• [DATASET RECORDS]

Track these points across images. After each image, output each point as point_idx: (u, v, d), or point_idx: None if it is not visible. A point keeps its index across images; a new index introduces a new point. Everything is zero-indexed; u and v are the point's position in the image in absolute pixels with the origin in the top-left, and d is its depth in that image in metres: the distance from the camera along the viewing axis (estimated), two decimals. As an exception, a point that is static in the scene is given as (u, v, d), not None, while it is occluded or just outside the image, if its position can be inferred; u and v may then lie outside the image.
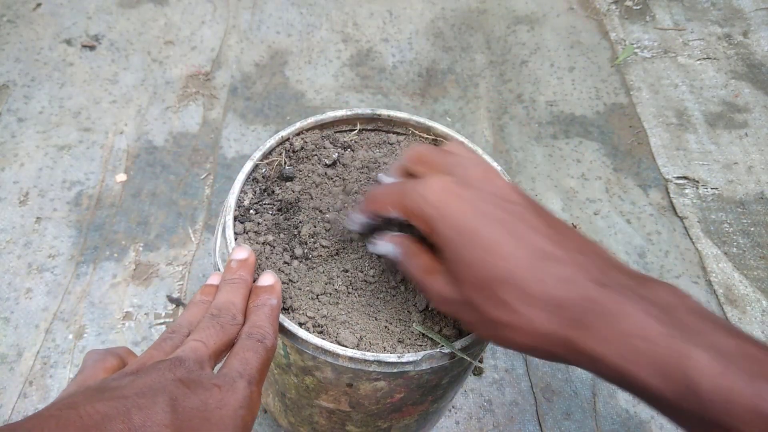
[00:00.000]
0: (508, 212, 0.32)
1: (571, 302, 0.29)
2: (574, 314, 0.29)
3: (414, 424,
...
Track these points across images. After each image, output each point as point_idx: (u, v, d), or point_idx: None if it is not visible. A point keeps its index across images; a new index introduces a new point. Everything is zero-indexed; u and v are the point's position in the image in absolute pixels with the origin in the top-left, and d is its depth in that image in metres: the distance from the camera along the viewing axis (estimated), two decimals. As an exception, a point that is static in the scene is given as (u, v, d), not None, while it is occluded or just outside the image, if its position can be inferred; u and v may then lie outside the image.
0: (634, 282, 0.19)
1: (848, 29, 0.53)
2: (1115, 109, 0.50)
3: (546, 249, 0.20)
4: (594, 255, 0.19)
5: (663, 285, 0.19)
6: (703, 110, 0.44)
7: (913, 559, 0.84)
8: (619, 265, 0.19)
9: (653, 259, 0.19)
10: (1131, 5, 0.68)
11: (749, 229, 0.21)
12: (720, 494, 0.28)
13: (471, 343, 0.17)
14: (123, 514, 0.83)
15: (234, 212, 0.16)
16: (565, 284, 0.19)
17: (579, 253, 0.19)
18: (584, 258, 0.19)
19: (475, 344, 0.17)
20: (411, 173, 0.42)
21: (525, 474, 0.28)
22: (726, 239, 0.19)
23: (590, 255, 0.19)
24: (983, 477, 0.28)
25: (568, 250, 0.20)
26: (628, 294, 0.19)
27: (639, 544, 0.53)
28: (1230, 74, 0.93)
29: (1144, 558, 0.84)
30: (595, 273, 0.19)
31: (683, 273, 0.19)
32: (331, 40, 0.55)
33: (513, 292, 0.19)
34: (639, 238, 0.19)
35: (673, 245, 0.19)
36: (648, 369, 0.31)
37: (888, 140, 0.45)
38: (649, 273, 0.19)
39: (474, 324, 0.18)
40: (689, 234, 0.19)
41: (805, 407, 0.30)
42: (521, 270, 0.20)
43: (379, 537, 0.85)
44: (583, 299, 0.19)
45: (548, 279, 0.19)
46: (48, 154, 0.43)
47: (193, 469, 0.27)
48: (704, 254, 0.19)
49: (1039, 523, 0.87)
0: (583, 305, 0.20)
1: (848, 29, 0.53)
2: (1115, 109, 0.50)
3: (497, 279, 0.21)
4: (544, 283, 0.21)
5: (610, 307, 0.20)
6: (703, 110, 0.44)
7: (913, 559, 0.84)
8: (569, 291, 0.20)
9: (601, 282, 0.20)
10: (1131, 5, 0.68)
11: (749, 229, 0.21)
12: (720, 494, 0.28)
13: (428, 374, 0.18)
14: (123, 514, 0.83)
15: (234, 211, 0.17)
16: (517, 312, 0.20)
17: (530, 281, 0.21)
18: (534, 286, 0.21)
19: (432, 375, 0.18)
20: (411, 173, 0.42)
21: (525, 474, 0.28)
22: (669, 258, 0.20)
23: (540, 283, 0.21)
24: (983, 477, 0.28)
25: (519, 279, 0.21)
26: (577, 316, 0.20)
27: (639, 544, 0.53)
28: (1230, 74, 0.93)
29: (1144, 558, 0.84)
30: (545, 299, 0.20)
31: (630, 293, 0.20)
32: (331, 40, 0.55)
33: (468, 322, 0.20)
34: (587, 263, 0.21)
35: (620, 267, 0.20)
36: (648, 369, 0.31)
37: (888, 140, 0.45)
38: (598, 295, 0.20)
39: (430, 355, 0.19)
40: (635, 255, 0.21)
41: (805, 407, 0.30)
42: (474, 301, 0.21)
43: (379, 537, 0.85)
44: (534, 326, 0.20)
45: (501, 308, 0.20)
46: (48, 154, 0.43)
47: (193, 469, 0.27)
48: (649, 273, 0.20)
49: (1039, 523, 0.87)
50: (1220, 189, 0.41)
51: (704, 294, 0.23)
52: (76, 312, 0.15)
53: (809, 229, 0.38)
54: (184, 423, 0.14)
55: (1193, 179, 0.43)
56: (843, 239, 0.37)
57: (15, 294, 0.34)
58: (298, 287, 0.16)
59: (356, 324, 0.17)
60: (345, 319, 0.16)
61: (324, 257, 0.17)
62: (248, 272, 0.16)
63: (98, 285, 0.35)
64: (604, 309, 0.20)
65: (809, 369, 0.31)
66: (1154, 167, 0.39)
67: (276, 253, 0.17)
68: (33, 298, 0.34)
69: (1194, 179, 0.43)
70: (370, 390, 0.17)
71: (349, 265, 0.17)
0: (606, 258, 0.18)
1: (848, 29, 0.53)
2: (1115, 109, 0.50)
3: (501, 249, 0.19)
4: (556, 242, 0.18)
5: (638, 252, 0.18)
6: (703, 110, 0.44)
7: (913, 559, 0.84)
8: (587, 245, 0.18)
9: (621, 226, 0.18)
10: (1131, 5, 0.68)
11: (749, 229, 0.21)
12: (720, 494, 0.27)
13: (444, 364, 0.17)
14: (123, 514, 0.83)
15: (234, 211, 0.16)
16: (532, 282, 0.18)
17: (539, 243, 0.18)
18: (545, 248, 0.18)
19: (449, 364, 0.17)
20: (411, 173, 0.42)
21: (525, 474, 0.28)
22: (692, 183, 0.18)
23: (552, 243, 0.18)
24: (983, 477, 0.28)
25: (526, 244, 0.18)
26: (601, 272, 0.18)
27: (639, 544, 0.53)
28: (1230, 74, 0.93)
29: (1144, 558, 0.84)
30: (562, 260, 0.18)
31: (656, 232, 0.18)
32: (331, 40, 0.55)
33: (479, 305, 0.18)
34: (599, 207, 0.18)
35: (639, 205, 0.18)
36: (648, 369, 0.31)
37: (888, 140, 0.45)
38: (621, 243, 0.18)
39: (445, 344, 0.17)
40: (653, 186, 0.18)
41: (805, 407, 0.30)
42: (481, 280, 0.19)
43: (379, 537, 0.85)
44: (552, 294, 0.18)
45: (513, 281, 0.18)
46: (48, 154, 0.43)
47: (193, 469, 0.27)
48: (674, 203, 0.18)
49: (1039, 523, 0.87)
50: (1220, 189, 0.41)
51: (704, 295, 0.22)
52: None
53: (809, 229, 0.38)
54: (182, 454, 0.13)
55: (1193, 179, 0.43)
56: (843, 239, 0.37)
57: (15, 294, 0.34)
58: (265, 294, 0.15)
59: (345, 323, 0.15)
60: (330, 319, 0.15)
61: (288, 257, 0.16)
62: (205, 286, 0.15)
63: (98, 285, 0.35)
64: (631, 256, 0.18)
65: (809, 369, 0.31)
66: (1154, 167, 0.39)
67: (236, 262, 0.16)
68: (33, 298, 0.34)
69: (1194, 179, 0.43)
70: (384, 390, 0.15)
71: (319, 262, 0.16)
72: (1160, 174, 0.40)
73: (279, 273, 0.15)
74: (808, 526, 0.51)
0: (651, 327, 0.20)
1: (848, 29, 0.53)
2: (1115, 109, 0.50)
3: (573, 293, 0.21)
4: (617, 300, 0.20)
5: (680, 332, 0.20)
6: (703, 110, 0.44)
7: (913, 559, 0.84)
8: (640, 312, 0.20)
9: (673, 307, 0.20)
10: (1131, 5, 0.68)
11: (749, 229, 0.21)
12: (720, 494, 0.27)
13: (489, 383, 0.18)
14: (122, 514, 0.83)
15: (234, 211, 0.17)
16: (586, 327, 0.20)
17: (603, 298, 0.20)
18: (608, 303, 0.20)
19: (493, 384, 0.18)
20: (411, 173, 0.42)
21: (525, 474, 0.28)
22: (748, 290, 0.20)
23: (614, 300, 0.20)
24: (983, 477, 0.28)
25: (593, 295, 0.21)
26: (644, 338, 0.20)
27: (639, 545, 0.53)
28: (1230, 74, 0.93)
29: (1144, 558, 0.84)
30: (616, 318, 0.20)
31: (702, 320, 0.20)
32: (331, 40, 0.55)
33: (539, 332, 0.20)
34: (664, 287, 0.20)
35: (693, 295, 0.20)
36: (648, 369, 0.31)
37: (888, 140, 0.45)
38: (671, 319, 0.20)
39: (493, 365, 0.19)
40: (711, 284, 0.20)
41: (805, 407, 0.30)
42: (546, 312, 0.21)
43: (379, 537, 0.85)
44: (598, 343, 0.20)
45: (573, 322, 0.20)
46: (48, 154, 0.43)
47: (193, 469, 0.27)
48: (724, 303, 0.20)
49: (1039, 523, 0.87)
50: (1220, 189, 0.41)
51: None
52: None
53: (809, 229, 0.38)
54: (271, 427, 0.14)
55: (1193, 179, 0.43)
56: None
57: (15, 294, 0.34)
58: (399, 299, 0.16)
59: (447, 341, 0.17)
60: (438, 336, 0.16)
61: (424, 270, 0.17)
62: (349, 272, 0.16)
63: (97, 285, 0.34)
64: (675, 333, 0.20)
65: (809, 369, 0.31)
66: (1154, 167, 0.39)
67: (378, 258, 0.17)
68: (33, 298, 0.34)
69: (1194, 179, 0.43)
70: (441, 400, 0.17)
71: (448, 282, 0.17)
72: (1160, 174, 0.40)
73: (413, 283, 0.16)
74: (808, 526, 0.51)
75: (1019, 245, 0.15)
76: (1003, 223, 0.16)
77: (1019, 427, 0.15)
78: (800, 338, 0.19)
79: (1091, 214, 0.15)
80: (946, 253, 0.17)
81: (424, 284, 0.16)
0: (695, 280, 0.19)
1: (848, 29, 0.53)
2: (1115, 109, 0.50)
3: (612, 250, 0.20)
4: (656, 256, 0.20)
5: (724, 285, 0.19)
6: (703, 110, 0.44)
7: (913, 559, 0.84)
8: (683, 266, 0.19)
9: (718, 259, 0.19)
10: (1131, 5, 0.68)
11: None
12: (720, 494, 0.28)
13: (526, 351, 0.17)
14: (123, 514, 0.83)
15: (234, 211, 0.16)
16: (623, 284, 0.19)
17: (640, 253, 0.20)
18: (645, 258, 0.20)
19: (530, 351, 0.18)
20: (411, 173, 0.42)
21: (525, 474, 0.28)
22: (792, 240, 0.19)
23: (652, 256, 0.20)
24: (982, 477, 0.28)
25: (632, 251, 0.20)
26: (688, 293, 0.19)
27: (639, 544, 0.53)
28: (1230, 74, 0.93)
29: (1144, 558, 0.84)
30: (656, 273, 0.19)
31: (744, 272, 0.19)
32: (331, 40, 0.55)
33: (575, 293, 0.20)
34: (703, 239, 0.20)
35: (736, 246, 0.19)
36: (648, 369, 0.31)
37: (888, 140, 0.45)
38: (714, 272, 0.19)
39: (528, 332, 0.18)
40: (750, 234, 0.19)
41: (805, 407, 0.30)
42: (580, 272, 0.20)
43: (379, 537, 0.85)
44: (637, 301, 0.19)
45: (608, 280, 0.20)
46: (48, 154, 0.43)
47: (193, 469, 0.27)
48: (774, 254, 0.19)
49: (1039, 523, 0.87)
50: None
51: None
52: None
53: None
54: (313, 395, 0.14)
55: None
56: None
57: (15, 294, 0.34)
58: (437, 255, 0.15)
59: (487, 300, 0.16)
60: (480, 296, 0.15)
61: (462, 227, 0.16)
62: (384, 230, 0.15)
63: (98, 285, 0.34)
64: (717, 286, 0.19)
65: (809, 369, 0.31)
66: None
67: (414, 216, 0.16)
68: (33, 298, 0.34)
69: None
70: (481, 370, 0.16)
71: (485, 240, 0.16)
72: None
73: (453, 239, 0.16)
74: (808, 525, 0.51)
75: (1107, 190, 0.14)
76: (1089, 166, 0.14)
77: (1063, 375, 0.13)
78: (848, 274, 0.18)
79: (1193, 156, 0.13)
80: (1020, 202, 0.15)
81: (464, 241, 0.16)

• [PROBLEM DETAILS]
Go back to the listing above. Copy word for word the lines from the one with "35: (673, 245, 0.19)" through the one with "59: (356, 324, 0.17)", and nothing more.

• [EXERCISE RESULT]
35: (673, 245, 0.19)
36: (648, 369, 0.31)
37: (888, 140, 0.45)
38: (649, 273, 0.19)
39: (474, 324, 0.18)
40: (689, 234, 0.19)
41: (805, 407, 0.30)
42: (521, 270, 0.20)
43: (379, 537, 0.85)
44: (583, 299, 0.19)
45: (548, 279, 0.19)
46: (48, 154, 0.43)
47: (193, 469, 0.27)
48: (704, 254, 0.19)
49: (1039, 523, 0.87)
0: (583, 305, 0.20)
1: (848, 29, 0.53)
2: (1115, 109, 0.50)
3: (497, 279, 0.21)
4: (544, 283, 0.21)
5: (610, 307, 0.20)
6: (703, 110, 0.44)
7: (913, 559, 0.84)
8: (569, 291, 0.20)
9: (601, 282, 0.20)
10: (1131, 5, 0.68)
11: (749, 229, 0.21)
12: (720, 494, 0.28)
13: (428, 374, 0.18)
14: (123, 514, 0.83)
15: (234, 211, 0.17)
16: (517, 312, 0.20)
17: (530, 281, 0.21)
18: (534, 286, 0.21)
19: (432, 375, 0.18)
20: (411, 173, 0.42)
21: (525, 474, 0.28)
22: (669, 258, 0.20)
23: (540, 283, 0.21)
24: (983, 477, 0.28)
25: (519, 279, 0.21)
26: (577, 316, 0.20)
27: (639, 544, 0.53)
28: (1230, 74, 0.93)
29: (1144, 558, 0.84)
30: (545, 299, 0.20)
31: (630, 293, 0.20)
32: (331, 40, 0.55)
33: (468, 322, 0.20)
34: (587, 263, 0.21)
35: (620, 267, 0.20)
36: (648, 369, 0.31)
37: (888, 140, 0.45)
38: (598, 295, 0.20)
39: (430, 355, 0.19)
40: (635, 255, 0.21)
41: (805, 407, 0.30)
42: (474, 301, 0.21)
43: (379, 537, 0.85)
44: (534, 326, 0.20)
45: (501, 308, 0.20)
46: (48, 154, 0.43)
47: (193, 469, 0.27)
48: (649, 273, 0.20)
49: (1039, 523, 0.87)
50: (1220, 189, 0.41)
51: (704, 294, 0.23)
52: (76, 312, 0.15)
53: (809, 229, 0.38)
54: (184, 423, 0.14)
55: (1193, 179, 0.43)
56: (843, 239, 0.37)
57: (15, 294, 0.34)
58: (298, 287, 0.16)
59: (356, 324, 0.17)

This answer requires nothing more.